* _Tasks to complete_:
• 1. Set down everything in the dwarf sawshark text below from "Species of shark" down to "its total length.", copying it word for word.
• 2. According to the dwarf sawshark text below, at what depth was the specimen caught off the coast of Mozambique?
• 3. Write what comes next in the dwarf sawshark text below, picking up after its last sentence.

* _Selected excerpt_:
════════

Scientific classification
- Kingdom: Animalia
- Phylum: Chordata
- Class: Chondrichthyes
- Subclass: Elasmobranchii
- Division: Selachii
- Order: Pristiophoriformes
- Family: Pristiophoridae
- Genus: Pristiophorus
- Species: P. nancyae
- Binomial name: Pristiophorus nancyae (Ebert & Cailliet, 2011)

= Pristiophorus nancyae =

- Genus: Pristiophorus
- Species: nancyae
- Authority: (Ebert & Cailliet, 2011)

Species of shark

Pristiophorus nancyae, the African dwarf sawshark or dwarf sawshark, is a sawshark of the family Pristiophoridae. The species was discovered in 2011 when a specimen was caught off the coast of Mozambique at a depth of 1600 ft.

==Description==
Like other sawsharks, the African dwarf sawshark has a long "saw" like snout, or rostrum. The rostrum is edged with pointy teeth that are used for both hunting and defense. This species is noted for its general elongated and slender form and a rostrum roughly 1/3 of its total length.

════════

* _Recorded data_:
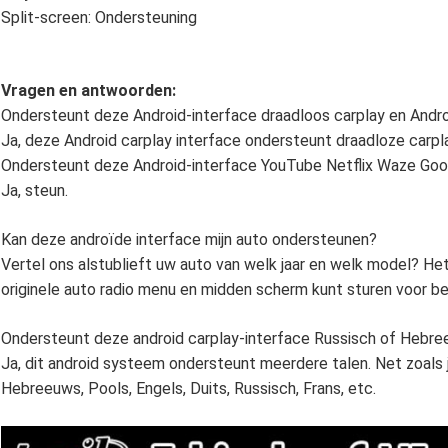
Split-screen: Ondersteuning
Vragen en antwoorden:
Ondersteunt deze Android-interface draadloos carplay en Andr
Ja, deze Android carplay interface ondersteunt draadloze carpl
Ondersteunt deze Android-interface YouTube Netflix Waze Go
Ja, steun.
Kan deze androïde interface mijn auto ondersteunen?
Vertel ons alstublieft uw auto van welk jaar en welk model? Het 
originele auto radio menu en midden scherm kunt sturen voor be
Ondersteunt deze android carplay-interface Russisch of Hebr
Ja, dit android systeem ondersteunt meerdere talen. Net zoals j
Hebreeuws, Pools, Engels, Duits, Russisch, Frans, etc.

════════

* _Answers by item number_:
• 1.
Species of shark

Pristiophorus nancyae, the African dwarf sawshark or dwarf sawshark, is a sawshark of the family Pristiophoridae. The species was discovered in 2011 when a specimen was caught off the coast of Mozambique at a depth of 1600 ft.

==Description==
Like other sawsharks, the African dwarf sawshark has a long "saw" like snout, or rostrum. The rostrum is edged with pointy teeth that are used for both hunting and defense. This species is noted for its general elongated and slender form and a rostrum roughly 1/3 of its total length.

• 2. 1600 ft.

• 3.
This shark was named by researchers at the Pacific Shark Research Center at Moss Landing Marine Laboratories, the west coast representative of the National Shark Research Consortium. It was named after Nancy Packard of the Packard family, who has donated generously to organizations researching the oceans.

==Distribution and habitat==
The African dwarf sawshark has primarily been found off the coast of Mozambique. Possible records of this species off the coasts of Somalia and Kenya remain unconfirmed. This sawshark lives a benthic lifestyle on the continental shelf, at depths reaching 286 to 500 m.

==Behavior==
Very little is known about the biology of the African dwarf sawshark. It would appear, based on the stomach samples taken in the field, that these sharks favor benthic invertebrates like small crustaceans. Nothing is known about the reproductive habits of this sawshark, though it is safe to assume that like other members of Pristiophoriformes it is ovoviviparous.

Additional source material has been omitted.